Chegg chugged higher while Kadmon put on a spurt but investors gave Molina the cold shoulder
There was a 47% year-on-year increase in the number of Chegg Services subscribers

After-hours’ trading activity was light on news from the market’s heavy hitters on Monday.

Chegg Inc (NYSE:CHGG) chugged higher, rising 2.1% to US$16.71, after hailing 2017 as its “best year yet”.

In the fourth quarter, the learning platform operator reported a 17% increase in revenues from the year before at US$73.5mln.

Adjusted earnings before interest, tax, depreciation and amortization (EBITDA) clocked in at US$21.1mln on the back of a 47% year-on-year increase in the number of Chegg Services subscribers.

Fourth quarter earnings per share of 17 cents were comfortably ahead of the Street’s consensus forecast of four cents.

Molina Healthcare Inc (NYSE:MOH), a provider of Medicaid-related solutions for low income families and individuals, retreated in screen-based trading after reporting a net loss of US$5.49 per share for the fourth quarter.

“The disappointment of contract losses and related goodwill charges, continued restructuring costs, and catch up adjustments to unacceptable Marketplace results are legacies of the past,” claimed Joe Zubretsky, the chief executive officer and president of Molina, as he tried to explain the disappointing earnings.

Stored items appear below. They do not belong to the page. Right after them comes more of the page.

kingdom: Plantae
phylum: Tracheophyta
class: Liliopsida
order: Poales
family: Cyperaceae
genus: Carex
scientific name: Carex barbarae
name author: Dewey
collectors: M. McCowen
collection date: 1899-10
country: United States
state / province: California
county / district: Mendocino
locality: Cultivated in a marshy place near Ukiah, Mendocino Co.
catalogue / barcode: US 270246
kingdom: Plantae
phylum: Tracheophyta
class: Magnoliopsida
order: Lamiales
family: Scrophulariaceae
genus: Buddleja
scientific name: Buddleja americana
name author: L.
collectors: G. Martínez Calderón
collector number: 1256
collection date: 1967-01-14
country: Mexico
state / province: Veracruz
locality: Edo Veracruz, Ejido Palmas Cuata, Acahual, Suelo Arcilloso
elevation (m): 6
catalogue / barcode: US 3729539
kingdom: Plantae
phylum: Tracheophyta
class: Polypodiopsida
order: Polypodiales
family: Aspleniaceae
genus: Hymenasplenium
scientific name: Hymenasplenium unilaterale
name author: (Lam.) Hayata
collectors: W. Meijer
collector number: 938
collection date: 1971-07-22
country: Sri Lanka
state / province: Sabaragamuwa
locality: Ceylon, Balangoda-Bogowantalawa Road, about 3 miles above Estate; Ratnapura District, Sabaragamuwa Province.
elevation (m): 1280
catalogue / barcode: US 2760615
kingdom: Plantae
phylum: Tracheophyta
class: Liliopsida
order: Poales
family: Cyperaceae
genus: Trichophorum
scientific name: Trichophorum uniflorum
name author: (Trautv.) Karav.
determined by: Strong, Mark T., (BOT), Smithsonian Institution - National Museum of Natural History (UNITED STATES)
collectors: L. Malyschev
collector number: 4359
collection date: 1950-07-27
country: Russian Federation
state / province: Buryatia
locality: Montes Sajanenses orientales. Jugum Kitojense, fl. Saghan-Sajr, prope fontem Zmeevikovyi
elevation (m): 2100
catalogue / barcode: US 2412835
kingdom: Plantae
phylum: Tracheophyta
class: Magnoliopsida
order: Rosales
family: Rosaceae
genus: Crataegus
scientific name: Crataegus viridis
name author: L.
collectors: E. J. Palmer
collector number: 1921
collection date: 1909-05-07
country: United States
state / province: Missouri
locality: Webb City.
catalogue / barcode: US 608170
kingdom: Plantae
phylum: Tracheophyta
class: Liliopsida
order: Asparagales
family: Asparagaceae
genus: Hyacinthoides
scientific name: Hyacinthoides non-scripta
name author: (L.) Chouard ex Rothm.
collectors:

The company said it expects this year’s net income per share to fall within the range of US$3.00 - US$3.50, or US$3.23 - US$3.73 adjusted to exclude exceptional items.

Molina’s shares were down 4.3% in screen-based trading.

Kadmon Holdings Inc (NYSE:KDMN) shot up 18% to US$5.70 after it announced positive top-line results from a Phase 2 clinical trial evaluating KD025, the company’s Rho-associated coiled-coil kinase 2 (ROCK2) inhibitor, in patients with idiopathic pulmonary fibrosis (IPF) who were previously treated with or offered pirfenidone and/or nintedanib.

KD025 was well tolerated and demonstrated clinical benefit.